[Excerpts from a dataset]

··········

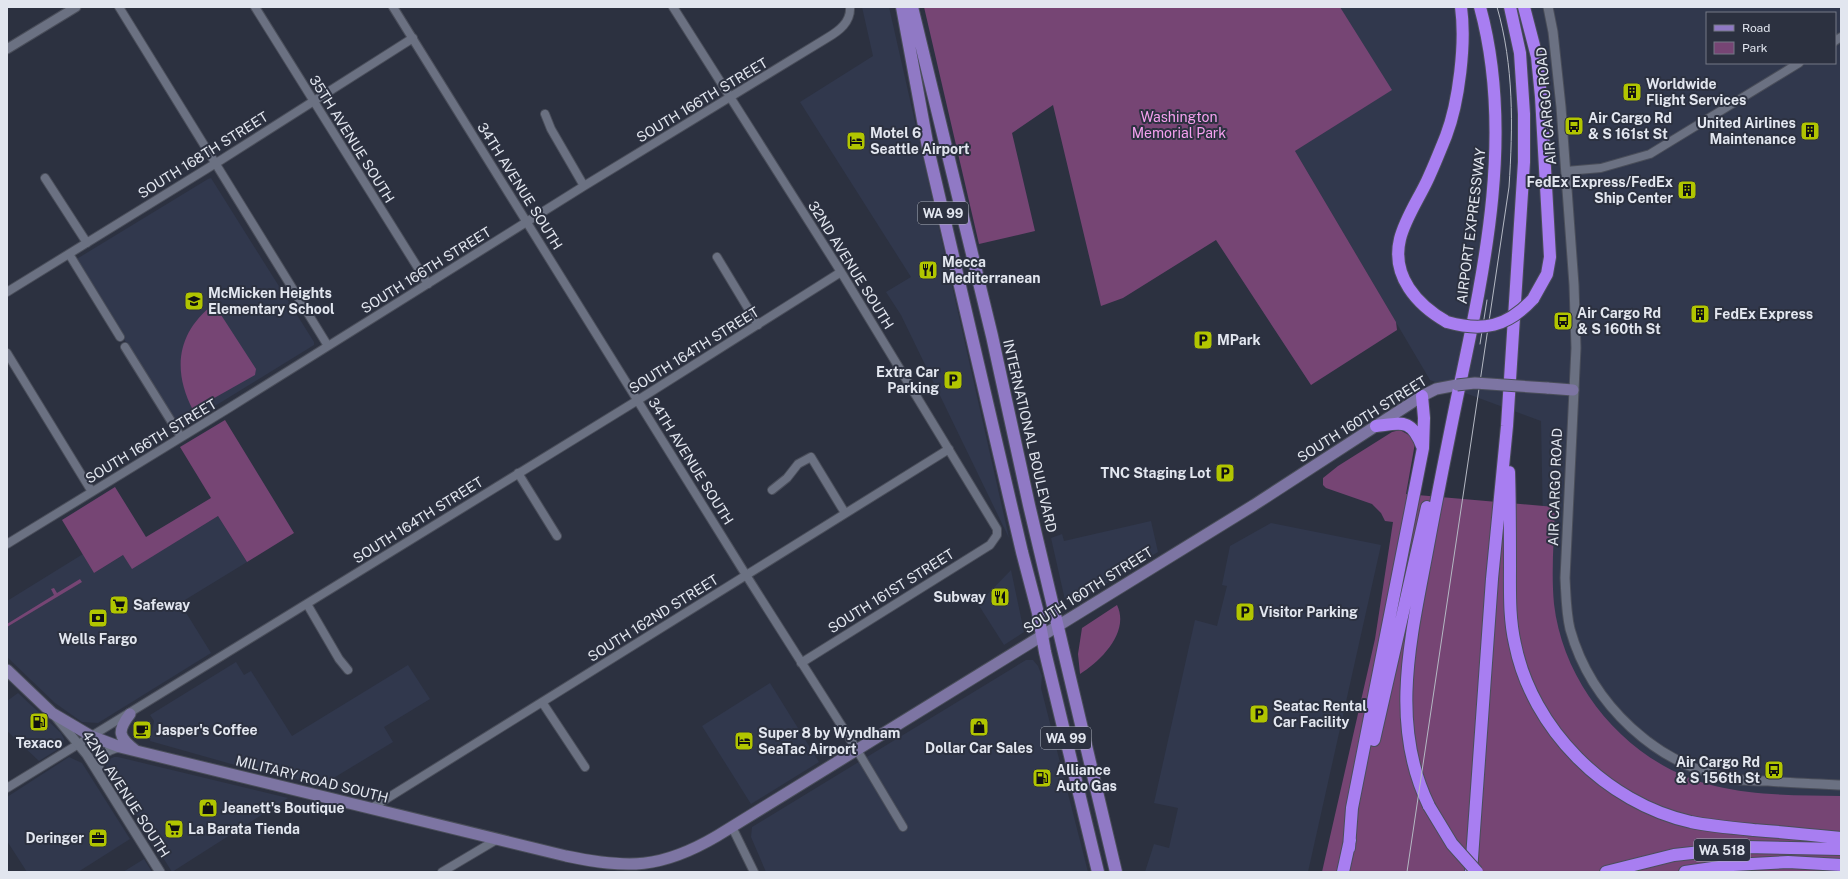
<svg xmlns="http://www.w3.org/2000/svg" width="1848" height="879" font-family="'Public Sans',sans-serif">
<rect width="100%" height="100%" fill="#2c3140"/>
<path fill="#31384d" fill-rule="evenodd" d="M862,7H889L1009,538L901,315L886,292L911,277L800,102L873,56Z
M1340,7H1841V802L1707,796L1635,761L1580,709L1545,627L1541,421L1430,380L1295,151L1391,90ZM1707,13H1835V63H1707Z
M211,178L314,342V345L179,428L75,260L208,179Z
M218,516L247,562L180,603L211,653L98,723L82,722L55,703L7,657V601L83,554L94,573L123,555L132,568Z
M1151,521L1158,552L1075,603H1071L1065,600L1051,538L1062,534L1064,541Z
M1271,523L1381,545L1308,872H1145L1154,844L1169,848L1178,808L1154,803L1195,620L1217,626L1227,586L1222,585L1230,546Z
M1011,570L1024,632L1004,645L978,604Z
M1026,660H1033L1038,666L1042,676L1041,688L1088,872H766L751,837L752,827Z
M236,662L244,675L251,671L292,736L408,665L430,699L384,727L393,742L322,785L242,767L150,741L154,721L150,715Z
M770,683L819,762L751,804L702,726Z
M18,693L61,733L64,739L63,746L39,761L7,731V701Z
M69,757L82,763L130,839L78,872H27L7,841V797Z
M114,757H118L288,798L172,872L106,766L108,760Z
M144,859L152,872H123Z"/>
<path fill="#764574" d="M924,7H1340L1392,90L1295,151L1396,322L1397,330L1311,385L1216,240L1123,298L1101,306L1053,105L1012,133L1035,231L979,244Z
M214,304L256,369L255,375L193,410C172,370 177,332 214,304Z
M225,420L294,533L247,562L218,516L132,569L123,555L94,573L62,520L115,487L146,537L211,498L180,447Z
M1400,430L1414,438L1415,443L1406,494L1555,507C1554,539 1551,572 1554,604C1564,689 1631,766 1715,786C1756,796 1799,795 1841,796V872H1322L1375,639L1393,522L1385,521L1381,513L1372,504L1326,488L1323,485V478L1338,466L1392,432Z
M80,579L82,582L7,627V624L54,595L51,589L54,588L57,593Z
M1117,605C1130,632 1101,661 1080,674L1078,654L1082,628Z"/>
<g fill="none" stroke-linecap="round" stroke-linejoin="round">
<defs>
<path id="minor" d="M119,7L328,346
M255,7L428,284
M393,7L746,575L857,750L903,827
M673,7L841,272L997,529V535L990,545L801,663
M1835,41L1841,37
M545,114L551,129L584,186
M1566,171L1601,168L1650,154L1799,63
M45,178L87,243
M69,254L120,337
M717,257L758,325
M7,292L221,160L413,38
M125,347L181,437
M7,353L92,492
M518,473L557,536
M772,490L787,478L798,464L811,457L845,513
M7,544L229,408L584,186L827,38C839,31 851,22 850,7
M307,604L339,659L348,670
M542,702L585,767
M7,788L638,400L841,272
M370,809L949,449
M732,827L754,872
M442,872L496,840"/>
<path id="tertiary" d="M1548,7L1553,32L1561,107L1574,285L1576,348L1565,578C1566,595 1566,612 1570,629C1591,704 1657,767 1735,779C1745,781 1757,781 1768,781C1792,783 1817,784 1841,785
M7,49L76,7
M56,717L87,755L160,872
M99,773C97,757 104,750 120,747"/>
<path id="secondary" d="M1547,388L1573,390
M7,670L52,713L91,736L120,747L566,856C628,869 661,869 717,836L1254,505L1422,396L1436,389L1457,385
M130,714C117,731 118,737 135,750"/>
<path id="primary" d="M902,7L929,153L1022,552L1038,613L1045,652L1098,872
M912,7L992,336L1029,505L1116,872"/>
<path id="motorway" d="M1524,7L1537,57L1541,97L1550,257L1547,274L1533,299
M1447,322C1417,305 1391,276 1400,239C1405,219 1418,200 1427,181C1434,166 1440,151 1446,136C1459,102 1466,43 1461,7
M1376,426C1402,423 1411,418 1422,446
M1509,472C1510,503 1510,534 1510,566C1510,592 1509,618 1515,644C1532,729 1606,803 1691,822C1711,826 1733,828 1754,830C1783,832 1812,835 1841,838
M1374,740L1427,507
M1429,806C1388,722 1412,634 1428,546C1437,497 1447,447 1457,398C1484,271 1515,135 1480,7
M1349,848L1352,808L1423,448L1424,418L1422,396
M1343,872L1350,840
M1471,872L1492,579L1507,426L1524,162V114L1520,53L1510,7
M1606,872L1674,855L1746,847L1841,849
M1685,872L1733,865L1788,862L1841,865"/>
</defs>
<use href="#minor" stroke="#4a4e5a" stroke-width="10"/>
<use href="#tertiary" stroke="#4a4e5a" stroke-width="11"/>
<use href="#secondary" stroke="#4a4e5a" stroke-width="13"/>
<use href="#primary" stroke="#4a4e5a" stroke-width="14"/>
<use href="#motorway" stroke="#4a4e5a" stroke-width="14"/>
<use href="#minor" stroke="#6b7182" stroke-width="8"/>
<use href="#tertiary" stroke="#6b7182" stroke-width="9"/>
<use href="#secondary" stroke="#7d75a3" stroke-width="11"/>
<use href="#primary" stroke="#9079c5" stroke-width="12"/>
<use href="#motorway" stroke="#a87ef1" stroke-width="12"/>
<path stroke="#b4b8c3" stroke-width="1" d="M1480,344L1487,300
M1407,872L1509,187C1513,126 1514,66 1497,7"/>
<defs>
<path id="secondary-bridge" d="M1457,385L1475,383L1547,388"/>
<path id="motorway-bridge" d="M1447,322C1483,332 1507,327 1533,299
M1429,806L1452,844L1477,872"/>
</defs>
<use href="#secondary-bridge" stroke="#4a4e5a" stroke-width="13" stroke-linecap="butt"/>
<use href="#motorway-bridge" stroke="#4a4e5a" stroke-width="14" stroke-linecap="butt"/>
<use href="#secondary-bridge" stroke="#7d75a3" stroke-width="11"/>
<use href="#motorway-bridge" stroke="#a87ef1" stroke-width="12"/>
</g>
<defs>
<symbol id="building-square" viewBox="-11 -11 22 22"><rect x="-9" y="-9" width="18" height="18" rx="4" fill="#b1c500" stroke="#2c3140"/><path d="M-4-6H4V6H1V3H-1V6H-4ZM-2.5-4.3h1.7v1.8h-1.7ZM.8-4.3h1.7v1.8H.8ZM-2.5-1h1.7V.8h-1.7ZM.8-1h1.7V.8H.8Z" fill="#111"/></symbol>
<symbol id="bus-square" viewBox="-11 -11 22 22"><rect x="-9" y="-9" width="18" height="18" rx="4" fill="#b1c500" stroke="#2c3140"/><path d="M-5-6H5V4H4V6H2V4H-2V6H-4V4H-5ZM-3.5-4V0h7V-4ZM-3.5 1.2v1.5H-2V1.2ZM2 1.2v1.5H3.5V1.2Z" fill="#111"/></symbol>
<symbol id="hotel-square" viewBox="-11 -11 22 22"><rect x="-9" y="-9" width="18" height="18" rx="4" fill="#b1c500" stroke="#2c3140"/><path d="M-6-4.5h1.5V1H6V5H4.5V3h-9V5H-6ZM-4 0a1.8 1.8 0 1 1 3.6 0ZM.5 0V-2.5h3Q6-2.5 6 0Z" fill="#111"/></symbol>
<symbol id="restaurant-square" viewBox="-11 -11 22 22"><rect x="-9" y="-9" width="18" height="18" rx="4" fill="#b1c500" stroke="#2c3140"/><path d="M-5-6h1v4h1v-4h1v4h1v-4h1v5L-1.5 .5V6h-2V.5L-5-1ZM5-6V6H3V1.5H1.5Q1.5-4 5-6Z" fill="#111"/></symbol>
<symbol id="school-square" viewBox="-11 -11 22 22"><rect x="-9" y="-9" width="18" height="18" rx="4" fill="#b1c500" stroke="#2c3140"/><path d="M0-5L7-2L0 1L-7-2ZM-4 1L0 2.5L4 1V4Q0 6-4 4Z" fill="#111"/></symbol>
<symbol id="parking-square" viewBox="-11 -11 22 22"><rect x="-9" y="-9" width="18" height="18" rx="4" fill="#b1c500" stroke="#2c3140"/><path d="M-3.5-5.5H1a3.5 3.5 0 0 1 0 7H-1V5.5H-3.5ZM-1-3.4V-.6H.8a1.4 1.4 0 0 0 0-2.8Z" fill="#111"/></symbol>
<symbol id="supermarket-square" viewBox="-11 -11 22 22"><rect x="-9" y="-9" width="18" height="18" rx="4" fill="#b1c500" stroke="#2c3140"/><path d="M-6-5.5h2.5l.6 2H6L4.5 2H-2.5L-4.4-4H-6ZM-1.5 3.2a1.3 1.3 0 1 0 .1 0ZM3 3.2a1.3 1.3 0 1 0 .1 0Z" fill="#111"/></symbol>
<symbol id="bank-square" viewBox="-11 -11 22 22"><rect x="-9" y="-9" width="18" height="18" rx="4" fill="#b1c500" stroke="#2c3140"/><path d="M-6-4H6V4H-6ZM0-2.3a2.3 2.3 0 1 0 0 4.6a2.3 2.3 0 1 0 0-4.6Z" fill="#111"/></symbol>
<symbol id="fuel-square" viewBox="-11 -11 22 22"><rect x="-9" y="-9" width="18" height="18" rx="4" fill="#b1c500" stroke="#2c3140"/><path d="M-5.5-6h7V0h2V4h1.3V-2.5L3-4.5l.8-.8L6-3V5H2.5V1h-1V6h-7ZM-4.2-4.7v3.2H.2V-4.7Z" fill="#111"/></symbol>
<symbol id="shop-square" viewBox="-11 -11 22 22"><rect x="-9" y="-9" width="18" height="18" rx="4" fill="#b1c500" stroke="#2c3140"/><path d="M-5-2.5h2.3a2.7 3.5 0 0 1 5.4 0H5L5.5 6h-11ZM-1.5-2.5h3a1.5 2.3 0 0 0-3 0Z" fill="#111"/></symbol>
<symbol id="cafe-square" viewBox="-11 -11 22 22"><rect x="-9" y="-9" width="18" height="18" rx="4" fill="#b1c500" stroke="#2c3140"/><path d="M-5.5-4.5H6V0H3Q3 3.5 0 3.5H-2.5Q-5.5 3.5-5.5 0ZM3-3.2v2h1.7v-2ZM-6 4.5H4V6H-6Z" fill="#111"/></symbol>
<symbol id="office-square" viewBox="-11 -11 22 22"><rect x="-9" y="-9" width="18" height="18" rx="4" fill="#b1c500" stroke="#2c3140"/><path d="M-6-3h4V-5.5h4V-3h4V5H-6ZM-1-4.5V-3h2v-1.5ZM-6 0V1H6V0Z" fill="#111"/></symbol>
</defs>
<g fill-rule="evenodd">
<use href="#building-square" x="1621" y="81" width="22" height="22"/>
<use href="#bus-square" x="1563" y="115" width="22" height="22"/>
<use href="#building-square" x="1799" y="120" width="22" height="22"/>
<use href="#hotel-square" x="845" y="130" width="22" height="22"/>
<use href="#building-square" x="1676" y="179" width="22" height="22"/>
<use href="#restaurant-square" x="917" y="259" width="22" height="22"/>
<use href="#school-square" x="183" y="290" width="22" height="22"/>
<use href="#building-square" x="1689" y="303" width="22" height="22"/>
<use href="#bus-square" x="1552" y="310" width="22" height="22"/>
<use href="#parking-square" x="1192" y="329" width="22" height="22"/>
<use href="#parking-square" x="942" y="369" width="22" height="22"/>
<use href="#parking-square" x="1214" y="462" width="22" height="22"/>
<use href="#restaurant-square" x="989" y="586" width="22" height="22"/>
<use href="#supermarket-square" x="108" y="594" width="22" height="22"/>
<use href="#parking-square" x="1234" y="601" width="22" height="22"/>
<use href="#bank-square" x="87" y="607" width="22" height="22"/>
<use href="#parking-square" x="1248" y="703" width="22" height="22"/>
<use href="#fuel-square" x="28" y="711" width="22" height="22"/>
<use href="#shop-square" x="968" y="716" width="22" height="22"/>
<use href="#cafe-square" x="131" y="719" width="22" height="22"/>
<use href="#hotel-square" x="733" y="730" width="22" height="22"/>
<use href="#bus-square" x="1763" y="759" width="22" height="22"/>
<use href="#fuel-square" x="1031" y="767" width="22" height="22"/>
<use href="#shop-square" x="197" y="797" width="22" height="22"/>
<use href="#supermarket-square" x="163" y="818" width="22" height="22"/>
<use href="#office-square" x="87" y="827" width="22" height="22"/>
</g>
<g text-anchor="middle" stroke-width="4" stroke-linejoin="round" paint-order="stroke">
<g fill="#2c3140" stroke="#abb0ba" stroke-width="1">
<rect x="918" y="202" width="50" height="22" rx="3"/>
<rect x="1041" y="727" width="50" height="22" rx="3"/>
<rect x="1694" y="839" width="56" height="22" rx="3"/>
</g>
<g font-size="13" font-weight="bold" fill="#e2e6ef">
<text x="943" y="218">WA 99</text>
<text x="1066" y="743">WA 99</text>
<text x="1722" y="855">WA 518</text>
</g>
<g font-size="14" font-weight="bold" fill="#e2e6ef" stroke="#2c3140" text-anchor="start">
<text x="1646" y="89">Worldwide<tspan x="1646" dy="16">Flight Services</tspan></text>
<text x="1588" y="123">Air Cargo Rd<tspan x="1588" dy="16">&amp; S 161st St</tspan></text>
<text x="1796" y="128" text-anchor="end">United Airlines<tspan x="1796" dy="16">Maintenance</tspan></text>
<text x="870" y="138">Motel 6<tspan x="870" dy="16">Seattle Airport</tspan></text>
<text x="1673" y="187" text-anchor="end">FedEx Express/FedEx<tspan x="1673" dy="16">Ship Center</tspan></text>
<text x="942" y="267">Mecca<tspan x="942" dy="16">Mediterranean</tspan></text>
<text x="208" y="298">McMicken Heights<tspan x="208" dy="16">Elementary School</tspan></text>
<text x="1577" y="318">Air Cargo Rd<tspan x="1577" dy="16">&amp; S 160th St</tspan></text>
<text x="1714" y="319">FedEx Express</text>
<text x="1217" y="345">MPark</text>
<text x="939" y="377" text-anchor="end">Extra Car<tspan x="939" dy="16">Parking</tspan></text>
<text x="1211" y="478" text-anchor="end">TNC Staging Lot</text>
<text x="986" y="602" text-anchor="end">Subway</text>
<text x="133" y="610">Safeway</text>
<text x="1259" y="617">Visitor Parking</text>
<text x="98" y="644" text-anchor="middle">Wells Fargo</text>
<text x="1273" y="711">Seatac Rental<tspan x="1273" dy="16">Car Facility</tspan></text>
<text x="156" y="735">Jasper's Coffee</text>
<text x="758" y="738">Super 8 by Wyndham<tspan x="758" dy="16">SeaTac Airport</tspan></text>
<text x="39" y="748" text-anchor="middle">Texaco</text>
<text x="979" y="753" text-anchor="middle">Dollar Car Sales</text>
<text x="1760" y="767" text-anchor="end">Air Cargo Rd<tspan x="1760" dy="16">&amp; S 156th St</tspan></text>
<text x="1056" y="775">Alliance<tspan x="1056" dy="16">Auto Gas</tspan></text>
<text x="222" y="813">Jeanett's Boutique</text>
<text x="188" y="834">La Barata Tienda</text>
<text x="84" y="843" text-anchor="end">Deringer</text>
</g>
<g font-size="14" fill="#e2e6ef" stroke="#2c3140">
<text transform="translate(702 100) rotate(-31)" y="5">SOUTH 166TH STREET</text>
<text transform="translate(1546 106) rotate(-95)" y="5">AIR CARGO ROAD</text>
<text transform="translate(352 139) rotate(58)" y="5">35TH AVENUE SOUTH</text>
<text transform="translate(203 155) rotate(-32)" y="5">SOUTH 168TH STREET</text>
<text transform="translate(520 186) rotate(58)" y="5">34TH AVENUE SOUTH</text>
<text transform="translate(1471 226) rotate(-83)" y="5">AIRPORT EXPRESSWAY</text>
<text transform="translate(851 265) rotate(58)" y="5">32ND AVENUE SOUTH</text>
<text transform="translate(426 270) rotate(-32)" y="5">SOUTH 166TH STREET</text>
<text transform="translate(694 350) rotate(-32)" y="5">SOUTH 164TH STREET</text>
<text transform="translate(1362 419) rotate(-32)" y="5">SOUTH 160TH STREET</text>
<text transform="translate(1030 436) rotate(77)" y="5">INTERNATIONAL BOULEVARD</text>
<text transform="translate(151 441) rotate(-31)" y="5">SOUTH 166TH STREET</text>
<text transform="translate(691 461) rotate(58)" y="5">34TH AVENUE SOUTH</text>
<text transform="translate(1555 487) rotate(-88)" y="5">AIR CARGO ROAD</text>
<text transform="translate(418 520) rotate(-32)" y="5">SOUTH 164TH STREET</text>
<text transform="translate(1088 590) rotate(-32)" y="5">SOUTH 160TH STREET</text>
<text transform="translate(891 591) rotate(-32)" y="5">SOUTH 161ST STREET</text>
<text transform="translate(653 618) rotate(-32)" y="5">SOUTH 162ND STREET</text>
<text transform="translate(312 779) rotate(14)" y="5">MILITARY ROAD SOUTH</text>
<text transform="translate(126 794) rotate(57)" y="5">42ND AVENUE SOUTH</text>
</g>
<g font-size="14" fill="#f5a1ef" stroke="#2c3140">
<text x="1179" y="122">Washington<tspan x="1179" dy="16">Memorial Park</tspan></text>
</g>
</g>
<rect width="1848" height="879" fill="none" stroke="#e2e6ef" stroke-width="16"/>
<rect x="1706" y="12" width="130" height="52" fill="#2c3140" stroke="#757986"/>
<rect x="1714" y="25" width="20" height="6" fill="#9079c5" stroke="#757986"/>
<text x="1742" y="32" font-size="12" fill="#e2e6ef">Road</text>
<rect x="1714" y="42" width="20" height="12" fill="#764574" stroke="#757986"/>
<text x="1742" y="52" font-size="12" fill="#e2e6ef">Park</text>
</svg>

··········

_TASK PROMPT_
The expected output is each line of the records above that includes the word "round".

_ANSWER BELOW_
<g fill="none" stroke-linecap="round" stroke-linejoin="round">
<g text-anchor="middle" stroke-width="4" stroke-linejoin="round" paint-order="stroke">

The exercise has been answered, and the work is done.